* INPUT DATA:
++++++
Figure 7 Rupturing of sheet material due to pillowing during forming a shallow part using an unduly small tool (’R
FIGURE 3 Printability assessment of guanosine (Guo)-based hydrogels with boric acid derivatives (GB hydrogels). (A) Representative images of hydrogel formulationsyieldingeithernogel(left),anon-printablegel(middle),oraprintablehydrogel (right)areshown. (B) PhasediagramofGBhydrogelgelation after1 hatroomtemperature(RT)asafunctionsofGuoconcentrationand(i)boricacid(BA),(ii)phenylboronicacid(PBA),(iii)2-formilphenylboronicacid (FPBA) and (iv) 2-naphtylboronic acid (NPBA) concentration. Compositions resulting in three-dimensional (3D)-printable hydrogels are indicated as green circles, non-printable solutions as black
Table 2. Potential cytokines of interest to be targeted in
++++++
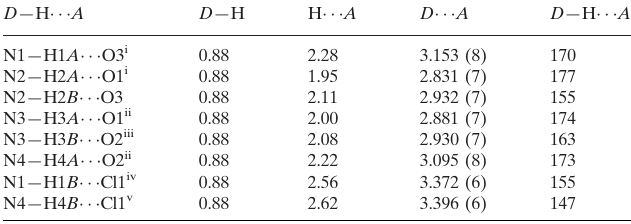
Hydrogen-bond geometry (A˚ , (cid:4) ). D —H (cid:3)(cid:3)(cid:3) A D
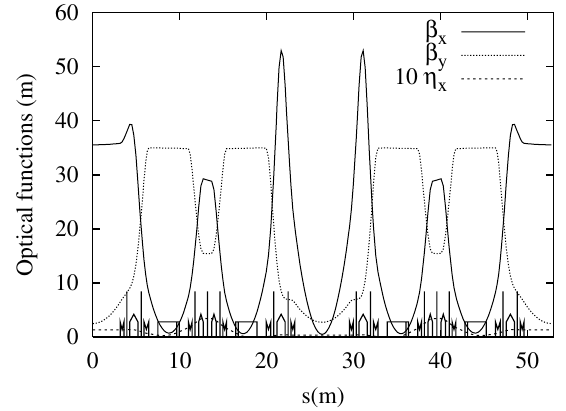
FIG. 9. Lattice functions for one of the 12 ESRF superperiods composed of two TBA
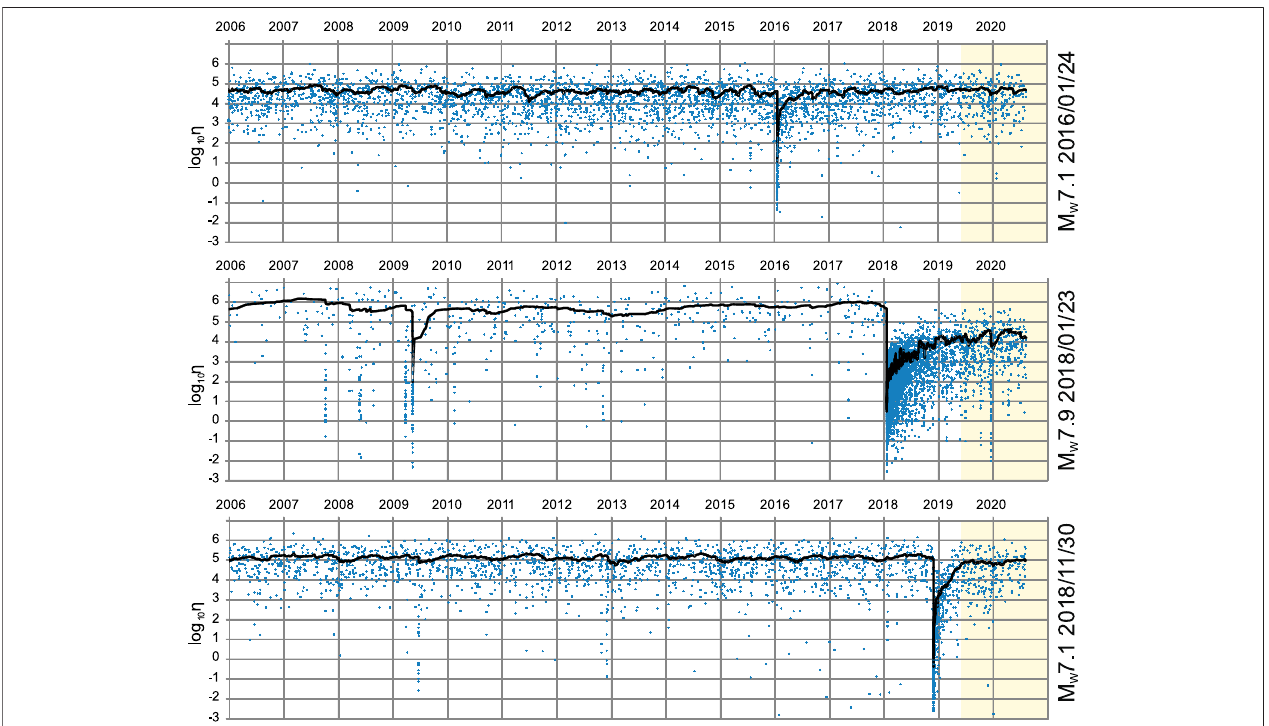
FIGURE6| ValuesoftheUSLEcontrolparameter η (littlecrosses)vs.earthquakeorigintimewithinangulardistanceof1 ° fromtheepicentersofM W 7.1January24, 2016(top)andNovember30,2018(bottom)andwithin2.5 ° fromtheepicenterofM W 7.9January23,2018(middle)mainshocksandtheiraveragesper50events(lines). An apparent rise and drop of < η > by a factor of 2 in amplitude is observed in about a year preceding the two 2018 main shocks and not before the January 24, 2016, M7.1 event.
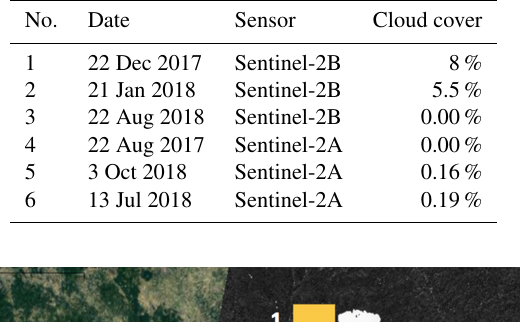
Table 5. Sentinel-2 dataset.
++++++
* WHAT IS EXPECTED: Start with the line above containing "FIG. 9. Lattice" and end with the line containing "Table 5. Sentinel-2 dataset.". Set down that stretch exactly, without any pictures.

* EXERCISE SOLUTION:
FIG. 9. Lattice functions for one of the 12 ESRF superperiods composed of two TBA
FIGURE6| ValuesoftheUSLEcontrolparameter η (littlecrosses)vs.earthquakeorigintimewithinangulardistanceof1 ° fromtheepicentersofM W 7.1January24, 2016(top)andNovember30,2018(bottom)andwithin2.5 ° fromtheepicenterofM W 7.9January23,2018(middle)mainshocksandtheiraveragesper50events(lines). An apparent rise and drop of < η > by a factor of 2 in amplitude is observed in about a year preceding the two 2018 main shocks and not before the January 24, 2016, M7.1 event.
Table 5. Sentinel-2 dataset.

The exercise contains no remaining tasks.